Torts Class Notes 10/28/03

 

Review

 

The original rule for proximate cause is captured in Polemis: the direct causation rule.  In Polemis, a sailor is negligently carrying a plank which is dropped onto petrol vapors and a fire results.  It doesn’t matter that the ship catching on fire is not foreseeable, it only matters that dropping the plank let to the ship burning.

 

Thus, the Polemis test is:

 

1.     Was the defendant negligent?

2.     Was the defendant’s negligence a direct cause of the damages?

 

Under Polemis, Wagon Mound No. 1 would have come out differently.

 

Instead, the court adopted a new test: Ex ante, before the accident happens, what would a reasonable person foresee as the kinds of harms that might occur stemming from that negligent conduct?  An explosion due to a negligently carried plank is not foreseeable harm.  Thus, by the rule of Wagon Mound No. 1, Polemis would have gone the other way.

 

In Wagon Mound No. 1, you can look at the circumstances surrounding the accident to find out if the risk was really foreseeable.  Wagon Mound No. 2 comes out a different way based on different lawyering.

 

Typically, you would think that the risk of spilling oil would be fouling the dock, but not burning it.

 

You have to draw the line somewhere.  But if all you have to claim is economic harm, you’re very unlikely to recover under foreseeability analysis.

 

If you say that one of the foreseeable risks of doing X is Y and Y actually somehow occurs, then you’ll have liability.

 

You don’t have to foresee the intentional criminal acts of third parties unless there is reason to be on notice that such behavior occurs.

 

Should it matter whether the manner of the occurrence of the harm is different than what we expected?  It doesn’t matter how it happens as long as we could foresee that it would happen.

 

What will a reasonable person want to avoid?  Say, for example, burns and falls.  Therefore, they won’t leave paraffin lanterns around a manhole.  What courts say is that if expected things happen in an unexpected manner, you’re still liable.  We want defendants to prevent things that might cause harm.

 

Palsgraf v.
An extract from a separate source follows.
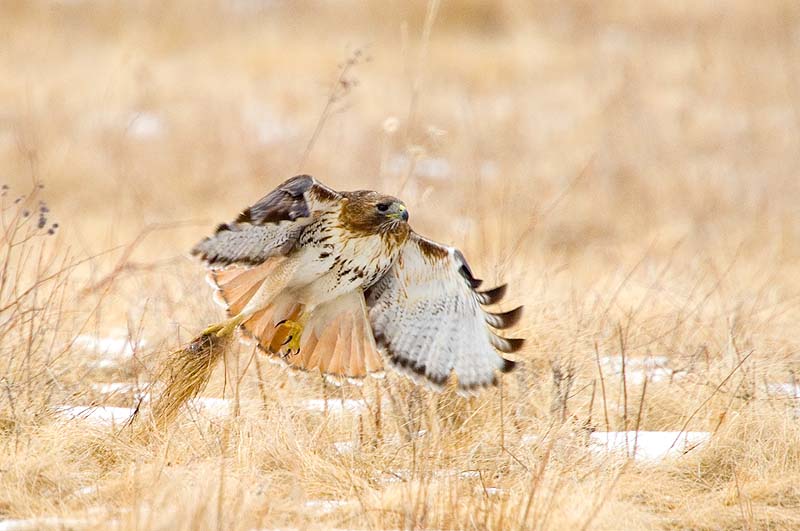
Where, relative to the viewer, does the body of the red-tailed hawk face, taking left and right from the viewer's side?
facing the viewer and to the right of the viewer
Long Island R.R. Co.

 

Everybody’s most favorite and most famous first-year case in the world!

 

What did the railroad do wrong?  What’s their negligence?  Was it negligent to assist the fireworks guy on the train?  Perhaps the negligence was the railroad worker who pushes the guy onto the train, or perhaps the negligence was the person who pulled him on the train.  There is some dispute about this between reputable scholars.  It wasn’t so much that they were negligent about what was in the package.

 

Why is it important that the package was nondescript?  What does Cardozo say the issue is here?  Cardozo wants to know whether the railroad worker had a duty to the plaintiff.  That’s not a proximate cause issue at all.  Cardozo finds that the defendant has no duty to the plaintiff related to falling scales.

 

What are the risks of the defendant’s negligent conduct?  Maybe the fireworks guy could fall off the train.  Maybe the package could be damaged.  The risks from the defendant’s negligent conduct basically all involve the falling down fireworks guy.  The defendants couldn’t have foreseen the explosion and the way the injury occurred to Mrs. Palsgraf.  Cardozo says that she is an “unforeseeable plaintiff”.

 

What relationship does the defendant have to this plaintiff?  The defendant must consider the risks to Mrs. Palsgraf that are foreseeable.  Is it even clear that the railroad workers acted unreasonably anyway?

 

Is there the possibility of transferred negligence?  What does the court say about this theory?

 

What distinguishes crimes and intentional torts from negligence?

 

Most of the time, the package won’t contain fireworks, and even if it is, most of the time the scales won’t fall (and maybe they didn’t anyway).

 

We want to draw lines so we can create incentives for appropriate behavior.

 

One thing doesn’t come up in this case: the railroad is a common carrier.  Therefore, the railroad has a duty to Mrs. Palsgraf.  That would have been an alternative way to litigate this case.

 

What would be the result of this case under Polemis?  There was a natural sequence of events leading to Mrs. Palsgraf’s injury.  Therefore, under the old rule, the railroad would be liable.

 

The Andrews dissent is famous.  What does Andrews propose?  He gets more into the causation issue.  Andrews introduced the concept of the “zone of danger”.  If you’re within the “zone of danger” created by the defendant’s negligent conduct, then the defendant will be liable for your harm.

 

The Andrews view is not the dominant view.  Many people are concerned that there are many potential plaintiffs who are not allowed to recover under the majority rule that ought to be able to recover.

 

Cardozo analyzes the case as a question of duty (which is a question for the judge), while Andrews analyzes the case as a question of causation (which is a question for the jury).  Determinations of duty are based on precedent and are thus more predictable.

 

What is the defendant’s duty?  Liability follows duty.  The question is whether there is a legally recognizable relationship between the defendant and the plaintiff.  The risk reasonably to be perceived defines the duty to be obeyed.

 

In the dissent, Andrews says that proximate causation, rather than duty, should be the rule.